Birinci ve İkinci Cihan Harpleri sonunda ellerine cetveller alarak haritalar çizdiler. Yeni devletler ortaya çıkardılar. Sonra yetmedi, daraldıkça bunaldıkça masanın başına geçerek cetvelleri defalarca kullandılar. Her kullanışta yeni ve küçük devletçikler ortaya çıkıyordu. Böylece devletçikleri kukla gibi kullanmak ve sömürmek kolaylaşıyordu.

Elbette sadece bu yol kullanılmıyordu. Bazen de devletler birbirine düşürülerek güçleri kırdırılıyordu. Yıllar süren İran-Irak savaşını ve neredeyse iki yıla yakın bir süredir devam etmekte olan Rusya-Ukrayna savaşını düşününüz.

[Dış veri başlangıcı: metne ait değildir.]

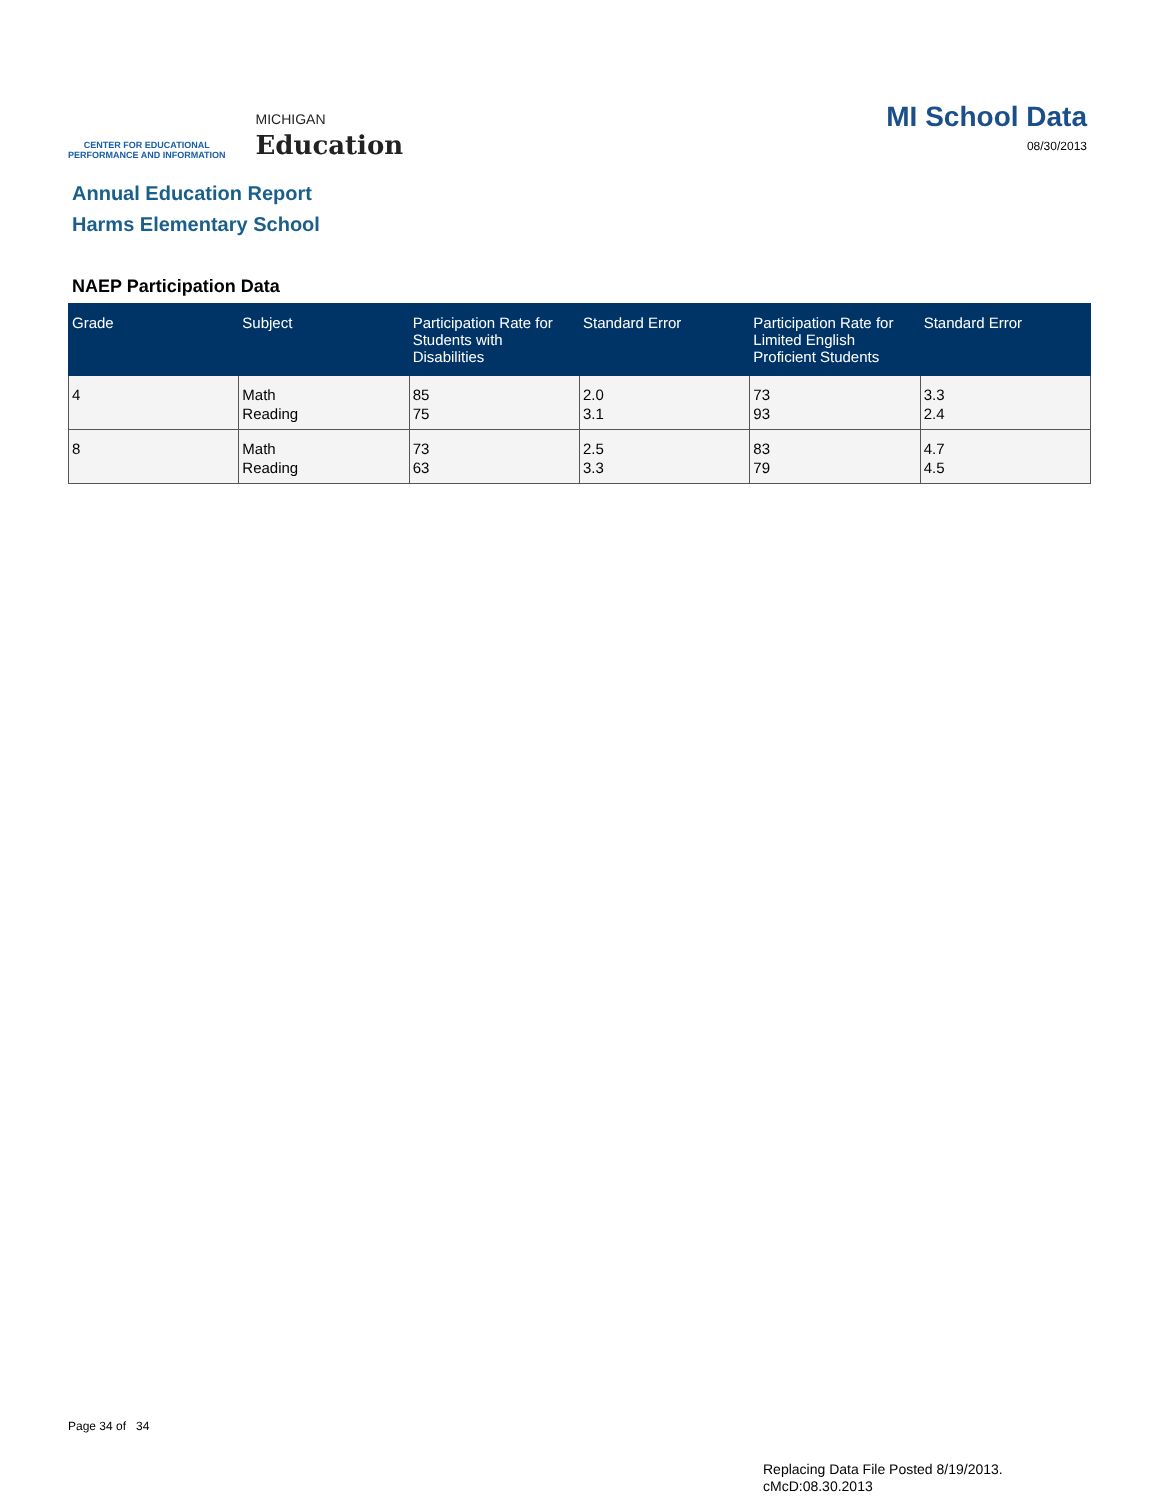CENTER FOR EDUCATIONAL
PERFORMANCE AND INFORMATION
MICHIGAN
Education
MI School Data
08/30/2013
Annual Education Report
Harms Elementary School
NAEP Participation Data
| Grade | Subject | Participation Rate for Students with Disabilities | Standard Error | Participation Rate for Limited English Proficient Students | Standard Error |
| --- | --- | --- | --- | --- | --- |
| 4 | Math Reading | 85 75 | 2.0 3.1 | 73 93 | 3.3 2.4 |
| 8 | Math Reading | 73 63 | 2.5 3.3 | 83 79 | 4.7 4.5 |
Page 34 of 34
Replacing Data File Posted 8/19/2013.
cMcD:08.30.2013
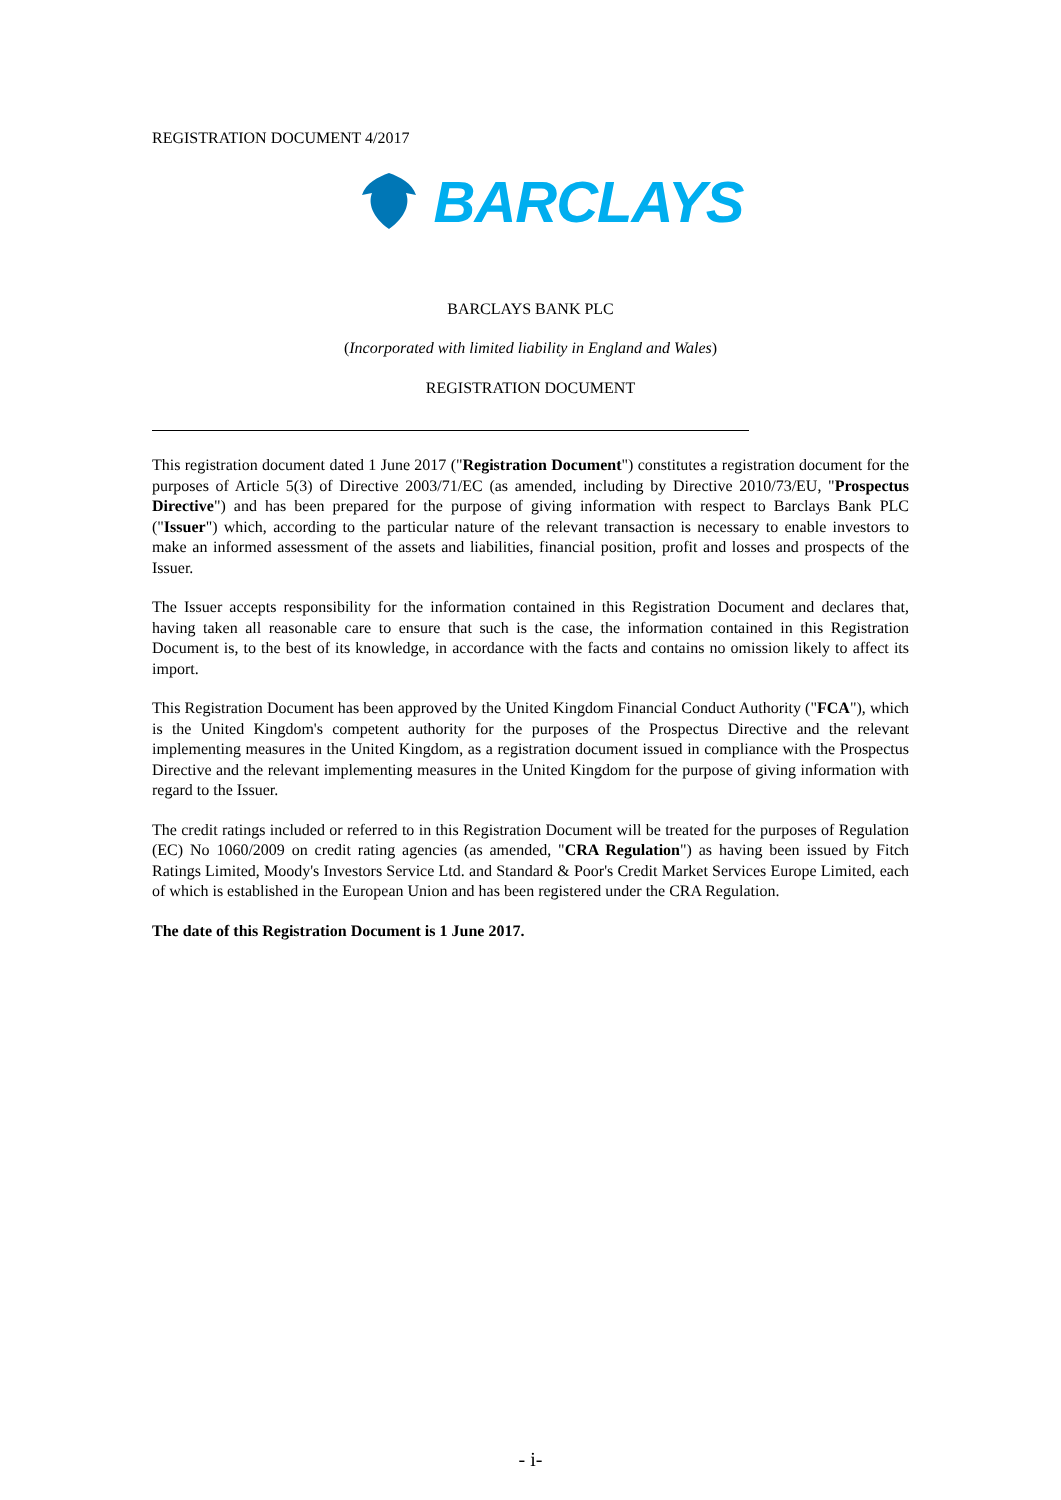REGISTRATION DOCUMENT 4/2017
BARCLAYS
BARCLAYS BANK PLC
(Incorporated with limited liability in England and Wales)
REGISTRATION DOCUMENT
This registration document dated 1 June 2017 ("Registration Document") constitutes a registration document for the purposes of Article 5(3) of Directive 2003/71/EC (as amended, including by Directive 2010/73/EU, "Prospectus Directive") and has been prepared for the purpose of giving information with respect to Barclays Bank PLC ("Issuer") which, according to the particular nature of the relevant transaction is necessary to enable investors to make an informed assessment of the assets and liabilities, financial position, profit and losses and prospects of the Issuer.
The Issuer accepts responsibility for the information contained in this Registration Document and declares that, having taken all reasonable care to ensure that such is the case, the information contained in this Registration Document is, to the best of its knowledge, in accordance with the facts and contains no omission likely to affect its import.
This Registration Document has been approved by the United Kingdom Financial Conduct Authority ("FCA"), which is the United Kingdom's competent authority for the purposes of the Prospectus Directive and the relevant implementing measures in the United Kingdom, as a registration document issued in compliance with the Prospectus Directive and the relevant implementing measures in the United Kingdom for the purpose of giving information with regard to the Issuer.
The credit ratings included or referred to in this Registration Document will be treated for the purposes of Regulation (EC) No 1060/2009 on credit rating agencies (as amended, "CRA Regulation") as having been issued by Fitch Ratings Limited, Moody's Investors Service Ltd. and Standard & Poor's Credit Market Services Europe Limited, each of which is established in the European Union and has been registered under the CRA Regulation.
The date of this Registration Document is 1 June 2017.
- i-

Bazen de iç karışıklıklarla ülkeleri darmadağın ediyorlardı. Afrika'da üst üste yaşanan darbeler ve peşi sıra gelen iç savaşlar, Orta Doğu'da "Arap Baharı" denilen büyük çatışmaların arkasında hep Batı ve hususen ABD parmağı vardı. Sovyetler dağılınca "süper güç" noktasında tek kalan ABD, sanki daha bir canavarlaşmıştı! Dünyanın kansız bir günü olsun istemiyordu.

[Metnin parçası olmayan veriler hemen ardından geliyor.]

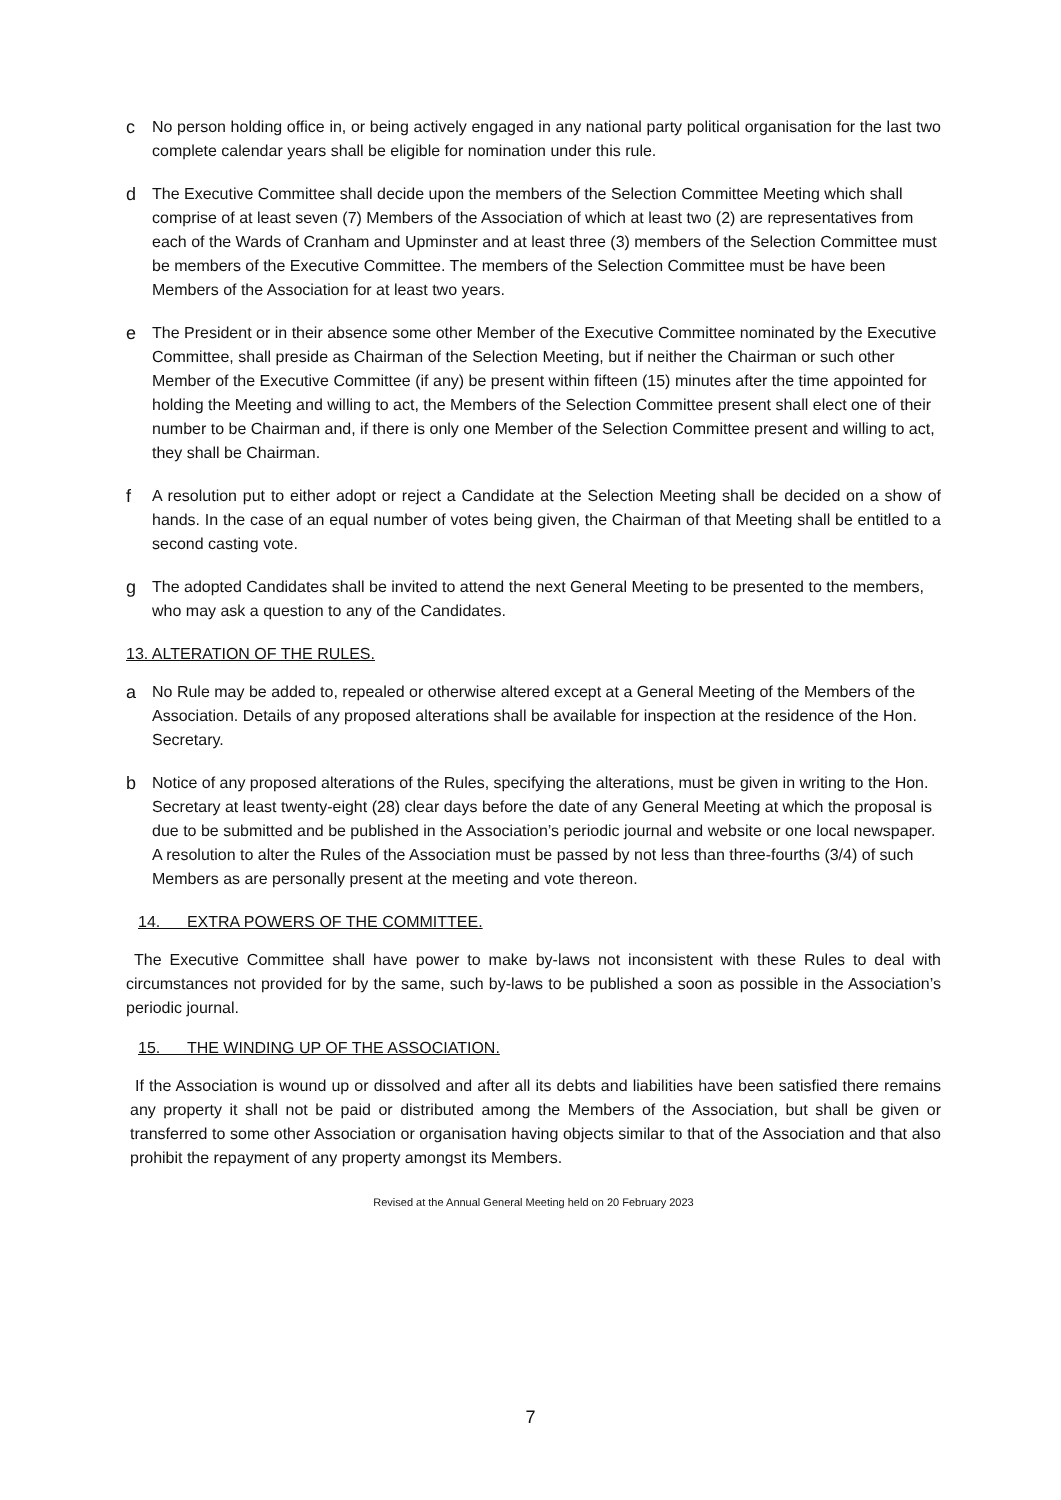c No person holding office in, or being actively engaged in any national party political organisation for the last two complete calendar years shall be eligible for nomination under this rule.
d The Executive Committee shall decide upon the members of the Selection Committee Meeting which shall comprise of at least seven (7) Members of the Association of which at least two (2) are representatives from each of the Wards of Cranham and Upminster and at least three (3) members of the Selection Committee must be members of the Executive Committee. The members of the Selection Committee must be have been Members of the Association for at least two years.
e The President or in their absence some other Member of the Executive Committee nominated by the Executive Committee, shall preside as Chairman of the Selection Meeting, but if neither the Chairman or such other Member of the Executive Committee (if any) be present within fifteen (15) minutes after the time appointed for holding the Meeting and willing to act, the Members of the Selection Committee present shall elect one of their number to be Chairman and, if there is only one Member of the Selection Committee present and willing to act, they shall be Chairman.
f A resolution put to either adopt or reject a Candidate at the Selection Meeting shall be decided on a show of hands. In the case of an equal number of votes being given, the Chairman of that Meeting shall be entitled to a second casting vote.
g The adopted Candidates shall be invited to attend the next General Meeting to be presented to the members, who may ask a question to any of the Candidates.
13. ALTERATION OF THE RULES.
a No Rule may be added to, repealed or otherwise altered except at a General Meeting of the Members of the Association. Details of any proposed alterations shall be available for inspection at the residence of the Hon. Secretary.
b Notice of any proposed alterations of the Rules, specifying the alterations, must be given in writing to the Hon. Secretary at least twenty-eight (28) clear days before the date of any General Meeting at which the proposal is due to be submitted and be published in the Association’s periodic journal and website or one local newspaper. A resolution to alter the Rules of the Association must be passed by not less than three-fourths (3/4) of such Members as are personally present at the meeting and vote thereon.
14. EXTRA POWERS OF THE COMMITTEE.
The Executive Committee shall have power to make by-laws not inconsistent with these Rules to deal with circumstances not provided for by the same, such by-laws to be published a soon as possible in the Association’s periodic journal.
15. THE WINDING UP OF THE ASSOCIATION.
If the Association is wound up or dissolved and after all its debts and liabilities have been satisfied there remains any property it shall not be paid or distributed among the Members of the Association, but shall be given or transferred to some other Association or organisation having objects similar to that of the Association and that also prohibit the repayment of any property amongst its Members.
Revised at the Annual General Meeting held on 20 February 2023
7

Türkiye'yi parçalama sevdaları!

Batı'nın, 1960 yılından beri sık sık darbelerle hizaya getirdikleri Türkiye'yi de sonunda üçe ayırıp gücünü bütünüyle kırma düşüncesi, 15 Temmuz kapışmasında hüsranla noktalandı. Fakat onlar bu niyetlerinden vazgeçecek değillerdi. Türkiye'yi siyasi, ekonomik ve askerî olarak abluka altına alma girişimleri tam gaz sürmektedir.

Kendisi hakkında alınan kararı net gören Türkiye de yedi yıldır bu yağlı ilmiği boynuna geçirtmemek için mücadele vermektedir. Bu, gerçekten büyük bir mücadeledir. Türk halkı verilen bu büyük mücadelenin ne denli önemli olduğunu Allah korusun ancak savaşı kaybederse anlayacaktır.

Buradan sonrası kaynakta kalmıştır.